How to keep your dog safe at the beach

4 July 2023

Written by Dr. Kathleen Pohl, BVSc PgC(FVS) MRCVS Advanced Practitioner in Feline Medicine Clinical Director and Veterinary Surgeon
Reviewed by Dr Jill McMaster BVM&S MBA MRCVS, Veterinary Surgeon and in-house expert at BorrowMyDoggy on 6 Jun 2023

What’s better than a day at the beach? A day at the beach with your dog, of course! Beaches are great fun and dogs love them, but there are plenty of risks for your pooch at the seaside.

Kathleen Pohl, a veterinary surgeon from Zetland Vets and My Family Vets, takes a closer look at how to keep your dog safe at the beach…

Darcy Russell, the Jack Russell Terrier standing on the shoreline
Darcy Russell, the Jack Russell Terrier

Bring plenty of water

It’s always a good idea to bring water with you when you take your dog for a walk. Taking a bottle of fresh water is a must when you’re visiting the beach with your dog.

More often than not, the weather will be warmer than normal when you’re visiting the coast, and the beach is a stimulating environment for pooches. By ensuring your dog has constant access to fresh water, you reduce the risk of them dehydrating or drinking seawater, which can have really dangerous consequences.
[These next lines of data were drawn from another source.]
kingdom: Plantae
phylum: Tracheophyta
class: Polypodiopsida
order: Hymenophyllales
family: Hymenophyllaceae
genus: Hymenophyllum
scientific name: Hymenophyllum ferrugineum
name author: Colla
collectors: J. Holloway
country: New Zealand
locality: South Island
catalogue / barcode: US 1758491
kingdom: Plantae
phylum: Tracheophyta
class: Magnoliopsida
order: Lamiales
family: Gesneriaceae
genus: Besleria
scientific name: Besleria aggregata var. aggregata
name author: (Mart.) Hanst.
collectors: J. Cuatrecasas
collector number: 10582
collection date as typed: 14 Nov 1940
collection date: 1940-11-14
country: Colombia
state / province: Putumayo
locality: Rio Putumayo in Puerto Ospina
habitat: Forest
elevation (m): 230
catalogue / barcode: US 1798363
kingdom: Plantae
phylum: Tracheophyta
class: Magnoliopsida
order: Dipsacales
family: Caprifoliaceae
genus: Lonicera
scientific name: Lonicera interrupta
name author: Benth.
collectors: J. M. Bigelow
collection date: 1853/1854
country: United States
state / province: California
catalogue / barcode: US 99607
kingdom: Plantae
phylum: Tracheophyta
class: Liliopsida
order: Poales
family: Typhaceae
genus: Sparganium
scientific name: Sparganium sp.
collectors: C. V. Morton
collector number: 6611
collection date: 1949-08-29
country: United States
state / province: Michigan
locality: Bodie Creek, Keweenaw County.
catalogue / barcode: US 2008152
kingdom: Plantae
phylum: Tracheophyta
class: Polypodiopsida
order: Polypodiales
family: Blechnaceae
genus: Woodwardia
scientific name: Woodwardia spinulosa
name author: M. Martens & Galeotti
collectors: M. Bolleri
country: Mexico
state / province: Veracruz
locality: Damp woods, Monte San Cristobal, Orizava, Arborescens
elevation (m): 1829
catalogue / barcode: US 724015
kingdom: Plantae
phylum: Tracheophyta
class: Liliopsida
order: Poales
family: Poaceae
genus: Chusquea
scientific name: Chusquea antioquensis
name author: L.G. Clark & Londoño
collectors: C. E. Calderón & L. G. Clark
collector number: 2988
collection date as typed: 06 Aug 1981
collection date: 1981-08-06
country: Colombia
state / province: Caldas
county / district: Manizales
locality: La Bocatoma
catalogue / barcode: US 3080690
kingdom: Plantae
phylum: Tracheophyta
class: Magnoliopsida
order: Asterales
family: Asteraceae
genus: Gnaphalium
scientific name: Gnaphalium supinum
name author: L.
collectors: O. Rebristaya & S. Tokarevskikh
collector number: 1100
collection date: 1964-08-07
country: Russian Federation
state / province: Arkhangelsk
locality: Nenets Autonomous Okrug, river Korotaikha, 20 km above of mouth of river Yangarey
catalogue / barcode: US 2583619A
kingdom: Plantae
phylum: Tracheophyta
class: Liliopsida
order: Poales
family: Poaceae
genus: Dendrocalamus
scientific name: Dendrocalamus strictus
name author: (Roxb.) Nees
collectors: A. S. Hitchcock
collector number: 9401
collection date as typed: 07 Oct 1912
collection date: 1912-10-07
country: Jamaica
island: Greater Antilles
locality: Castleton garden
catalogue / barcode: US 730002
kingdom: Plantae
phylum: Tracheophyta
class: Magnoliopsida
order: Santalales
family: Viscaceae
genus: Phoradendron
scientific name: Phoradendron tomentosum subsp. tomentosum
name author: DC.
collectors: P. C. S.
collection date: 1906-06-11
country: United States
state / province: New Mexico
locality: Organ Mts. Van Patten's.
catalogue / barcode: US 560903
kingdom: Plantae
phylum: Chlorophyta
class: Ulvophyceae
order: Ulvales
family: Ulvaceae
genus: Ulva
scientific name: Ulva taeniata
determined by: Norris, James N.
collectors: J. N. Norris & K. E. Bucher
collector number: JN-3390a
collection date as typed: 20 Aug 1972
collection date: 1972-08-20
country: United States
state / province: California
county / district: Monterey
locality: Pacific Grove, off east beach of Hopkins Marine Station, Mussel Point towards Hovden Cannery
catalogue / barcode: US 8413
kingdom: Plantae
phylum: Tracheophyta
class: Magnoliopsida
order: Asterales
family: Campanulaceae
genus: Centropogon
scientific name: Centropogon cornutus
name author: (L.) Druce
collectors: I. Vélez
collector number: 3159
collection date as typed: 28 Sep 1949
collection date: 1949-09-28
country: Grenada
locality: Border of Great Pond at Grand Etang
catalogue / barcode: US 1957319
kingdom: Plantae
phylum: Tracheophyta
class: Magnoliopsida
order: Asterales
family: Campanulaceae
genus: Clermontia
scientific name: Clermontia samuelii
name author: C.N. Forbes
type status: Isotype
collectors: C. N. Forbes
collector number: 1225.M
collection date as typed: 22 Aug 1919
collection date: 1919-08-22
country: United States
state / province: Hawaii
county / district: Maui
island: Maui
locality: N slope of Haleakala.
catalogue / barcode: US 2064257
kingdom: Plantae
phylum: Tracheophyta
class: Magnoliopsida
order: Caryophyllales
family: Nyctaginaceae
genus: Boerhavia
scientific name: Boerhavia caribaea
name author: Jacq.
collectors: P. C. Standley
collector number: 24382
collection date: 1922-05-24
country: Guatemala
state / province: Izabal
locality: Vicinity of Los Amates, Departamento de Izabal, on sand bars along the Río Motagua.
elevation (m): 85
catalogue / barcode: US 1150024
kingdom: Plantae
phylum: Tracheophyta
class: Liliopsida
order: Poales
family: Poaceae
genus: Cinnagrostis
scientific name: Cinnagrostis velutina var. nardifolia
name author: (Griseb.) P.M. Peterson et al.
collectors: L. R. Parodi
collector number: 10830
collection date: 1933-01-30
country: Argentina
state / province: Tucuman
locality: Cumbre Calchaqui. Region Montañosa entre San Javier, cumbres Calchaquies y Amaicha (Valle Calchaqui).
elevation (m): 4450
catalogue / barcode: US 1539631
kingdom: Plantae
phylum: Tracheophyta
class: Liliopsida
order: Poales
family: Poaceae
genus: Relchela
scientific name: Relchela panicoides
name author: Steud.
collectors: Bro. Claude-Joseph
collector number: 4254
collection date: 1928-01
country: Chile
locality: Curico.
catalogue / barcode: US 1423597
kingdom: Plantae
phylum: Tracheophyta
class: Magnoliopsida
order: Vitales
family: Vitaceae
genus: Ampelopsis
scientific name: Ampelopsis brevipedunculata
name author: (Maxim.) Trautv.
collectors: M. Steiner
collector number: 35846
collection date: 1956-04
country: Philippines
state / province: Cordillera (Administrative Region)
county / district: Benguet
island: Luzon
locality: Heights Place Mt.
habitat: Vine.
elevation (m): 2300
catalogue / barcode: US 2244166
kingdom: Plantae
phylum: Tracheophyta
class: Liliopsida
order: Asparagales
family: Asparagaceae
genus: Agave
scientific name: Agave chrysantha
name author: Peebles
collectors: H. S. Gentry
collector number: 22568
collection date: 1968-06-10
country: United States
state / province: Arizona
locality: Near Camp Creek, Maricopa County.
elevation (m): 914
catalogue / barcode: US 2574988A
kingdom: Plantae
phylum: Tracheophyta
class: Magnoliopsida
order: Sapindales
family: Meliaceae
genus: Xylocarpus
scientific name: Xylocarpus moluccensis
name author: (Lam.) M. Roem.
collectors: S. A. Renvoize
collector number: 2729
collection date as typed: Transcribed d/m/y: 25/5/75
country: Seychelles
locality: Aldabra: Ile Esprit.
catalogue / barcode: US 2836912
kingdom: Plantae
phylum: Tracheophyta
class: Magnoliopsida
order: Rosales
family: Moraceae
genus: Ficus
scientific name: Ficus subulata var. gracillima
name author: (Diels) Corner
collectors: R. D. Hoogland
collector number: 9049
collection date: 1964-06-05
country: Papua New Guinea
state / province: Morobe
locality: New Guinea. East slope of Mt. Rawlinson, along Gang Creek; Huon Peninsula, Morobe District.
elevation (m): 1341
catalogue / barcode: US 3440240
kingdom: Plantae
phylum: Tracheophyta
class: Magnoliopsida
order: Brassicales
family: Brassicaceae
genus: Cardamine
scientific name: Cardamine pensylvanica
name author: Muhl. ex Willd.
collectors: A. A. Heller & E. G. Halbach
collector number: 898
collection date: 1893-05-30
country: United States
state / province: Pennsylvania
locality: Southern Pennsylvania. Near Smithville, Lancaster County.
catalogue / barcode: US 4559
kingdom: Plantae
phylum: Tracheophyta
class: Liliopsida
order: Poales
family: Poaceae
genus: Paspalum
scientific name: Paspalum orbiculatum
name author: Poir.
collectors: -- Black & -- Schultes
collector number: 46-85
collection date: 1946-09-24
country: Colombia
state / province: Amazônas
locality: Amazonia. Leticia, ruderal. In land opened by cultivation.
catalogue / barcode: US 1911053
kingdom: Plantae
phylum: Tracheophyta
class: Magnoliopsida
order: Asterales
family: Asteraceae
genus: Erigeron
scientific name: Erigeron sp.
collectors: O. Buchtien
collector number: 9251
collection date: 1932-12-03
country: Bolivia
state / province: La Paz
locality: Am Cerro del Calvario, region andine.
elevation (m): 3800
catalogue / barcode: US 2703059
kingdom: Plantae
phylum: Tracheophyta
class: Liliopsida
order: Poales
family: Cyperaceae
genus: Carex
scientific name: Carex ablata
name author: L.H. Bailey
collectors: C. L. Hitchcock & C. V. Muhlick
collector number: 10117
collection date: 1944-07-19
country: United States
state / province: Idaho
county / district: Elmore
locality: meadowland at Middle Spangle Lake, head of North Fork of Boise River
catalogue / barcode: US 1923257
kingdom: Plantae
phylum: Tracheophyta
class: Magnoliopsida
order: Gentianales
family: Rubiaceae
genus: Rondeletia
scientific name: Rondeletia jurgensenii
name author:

For dogs, seawater looks like it would be a refreshing source of water, but this isn’t the case and if they drink too much, they can quickly become dehydrated. If your dog drinks a significant amount of seawater, they can become disoriented and lethargic. The high salt content of seawater causes an imbalance of salt in the blood, which can result in tremors, and in extreme cases can cause seizures and even death in very extreme cases.

Watch out for dangerous objects

Take extra care to avoid sharp objects, such as fish hooks, broken glass and discarded items such as cans and plastic. Sharp foreign items can easily get caught in your dog’s mouth and can damage their digestive tract if swallowed.

Keep an eye out for discarded food and drink, as they can attract wasps, so try and keep your dog distracted with toys and treats. Take extra care if you’re visiting a beach where jellyfish are prominent. Don’t let your dog go too far into the water and keep an eye on them at all times.

If your dog has swallowed something sharp at the beach, or you suspect that they have been stung by a wasp or jellyfish, contact your vet right away.

Louis, the Cocker Spaniel chilling on a beach towel in a little pop up tent
Louis, the Cocker Spaniel

Create a shady area for your pooch

If you're visiting the beach on a hot day, pack an umbrella to make sure that your dog has access to a shady area where they can relax and stay cool. Concrete and sand can get really hot and burn your dog’s paw pads. A good rule of thumb is: if it’s too hot for your hands or bare feet, it’s too hot for your dog’s paws. Try to avoid visiting during the hottest parts of the day.

Just like us, our pets can get sunburnt. Light-coloured animals can be prone to skin cancer; to reduce this risk, be sure to apply sun cream (yes, you can get special sun cream just for dogs!) to white and pink areas of their skin, particularly the tips of the ears.

Pack some frozen treats

There are few finer things in life than enjoying an ice-lolly on a roasting hot day. Why not bring some frozen treats for your pooch to enjoy? You can freeze their favourite treats and turn them into ‘pup-sicles’. Use ingredients such as banana, peanut butter and chicken to create tasty lollies.

You can freeze the mixtures into moulds or inside of their Kong to keep your dog cool and mentally stimulated. Ice cubes also make for a refreshing and easy to prepare treat.

Nela, the Cross Breed enjoying the breeze on the beach
Nela, the Cross Breed

This article is for information only, and should never replace any advice, diagnosis or treatment from your veterinary surgeon. Always contact your local vet or out of hours vet without delay if you have any concerns about your dog.